On Feb 23, 2011, at 12:25 PM, Nicolas Peeters wrote:

> Hi CouchDB community,
> 
> *//Sorry, the previous email was sent too quickly...
> *
> I have basically a design "best practices" question. We are using CouchDB to
> store crawled web content. The document is pretty self explanatory, the id
> is the URL and there's a "pages" array that contains all the text from the
> web pages.
> Potentially, this document can grow very quickly to a large size (> 20 MB).

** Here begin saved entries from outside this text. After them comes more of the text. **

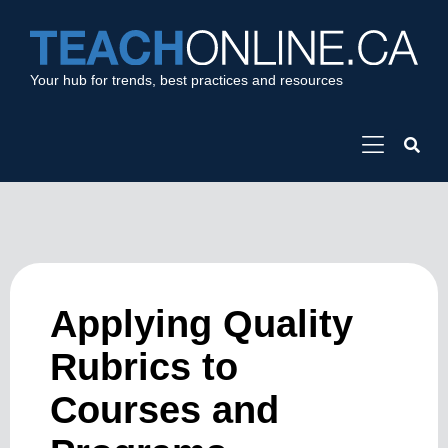
Your hub for trends, best practices and resources
Applying Quality
Rubrics to
Courses and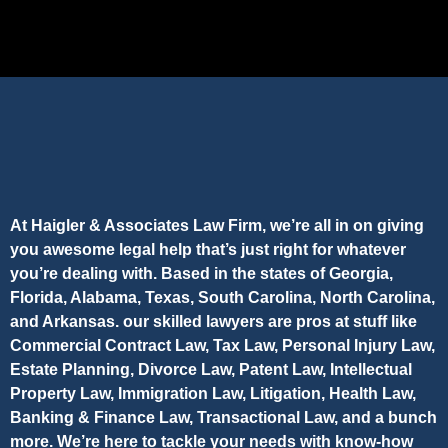
At Haigler & Associates Law Firm, we’re all in on giving
you awesome legal help that’s just right for whatever
you’re dealing with. Based in the states of Georgia,
Florida, Alabama, Texas, South Carolina, North Carolina,
and Arkansas. our skilled lawyers are pros at stuff like
Commercial Contract Law, Tax Law, Personal Injury Law,
Estate Planning, Divorce Law, Patent Law, Intellectual
Property Law, Immigration Law, Litigation, Health Law,
Banking & Finance Law, Transactional Law, and a bunch
more. We’re here to tackle your needs with know-how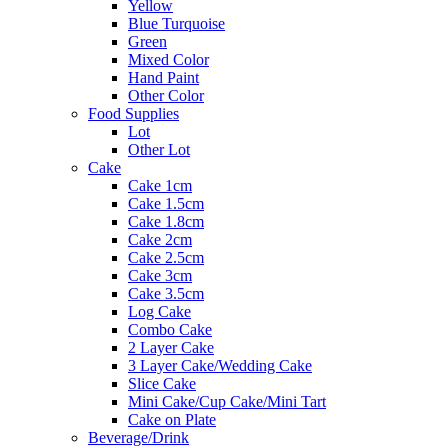
Yellow
Blue Turquoise
Green
Mixed Color
Hand Paint
Other Color
Food Supplies
Lot
Other Lot
Cake
Cake 1cm
Cake 1.5cm
Cake 1.8cm
Cake 2cm
Cake 2.5cm
Cake 3cm
Cake 3.5cm
Log Cake
Combo Cake
2 Layer Cake
3 Layer Cake/Wedding Cake
Slice Cake
Mini Cake/Cup Cake/Mini Tart
Cake on Plate
Beverage/Drink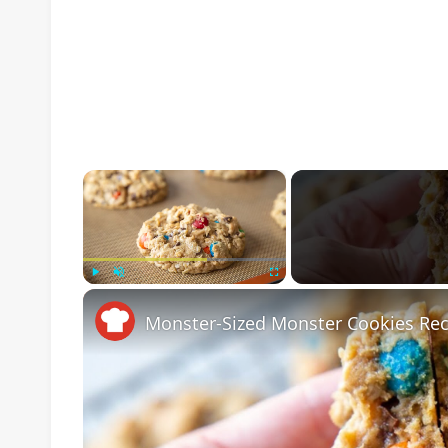
×
Play
Unmute
Fullscreen
Monster-Sized Monster Cookies Rec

> It seems that we run into issues (
> https://issues.apache.org/jira/browse/COUCHDB-893) when creating a view with
> objects that are larger than 9 MB (in our case).
> 
> {
>   "_id": "http://www.website.com/",
>   "_rev": "1-33c75795126ff81b0125156b88593cc0",
>      *"metadata1" : "blabla",
> **   "metadata2" : "blabla",*
>   "pages": [
>       {
>           "description": "",
>           "text": "A lot of text comes here....:",
>           "url": "http://www.website.com/",
>           "title": "The title of this website /",
>           "keywords": "",
>       },
>       {
>           "description": "",
>           "text": "A lot of text comes here....:",
>           "url": "http://www.website.com/contact/",
>           "title": "Contact Page",
>           "keywords": "",
>       }
> 
>            // MANY other pages here
>      ],
>        "crawlDate": "2011-02-10T12:30:07.416+01:00"
> }
> 
> This document structure  is not working very well for us. We are thinking
> about the following alternatives. We would really appreciate if you could
> give expert modelling advice.
> 
> *- Alternative 1)* Create a "page" document where we would have 1 page
> (description, text, *parent_url *(which would be the _id of the original
> doc)*,* url,...) per document. The rest of the data contained in the
> original doc would be duplicated/denormalized. We could then create view
> that "assembles" all the pages for a given parent_url (which in essence
> would have the same effect of the original implementation).
> 
> *-* *Alternative 2)* Model in One to Many fashion as described here:
> http://wiki.apache.org/couchdb/EntityRelationship
> *
> - Alternative 3) *Keep the design as is, but store the "page" content as
> attachment when we store the object. (Subquestion: would that influence the
> size of the doc?)
> 
> *- Alternative 4) *Keep the design as is and change some settings in the
> configuration that I don't know about.
> *
> *Subquestion: any particular design reason why this issue (
> https://issues.apache.org/jira/browse/COUCHDB-893) is occuring? Any good
> workaround (apart from recompilation!). Any ETC when this will be fixed in a
> release version?
> 
> Thank you for your help and advice.
> 
> Nicolas
> 
> PS: The reason that we need a view is that we are using Document Update
> handler <http://wiki.apache.org/couchdb/Document_Update_Handlers> to do
> incremental updates, view requires some kind of view. The incremental
> updates works fine for normal sizes documents.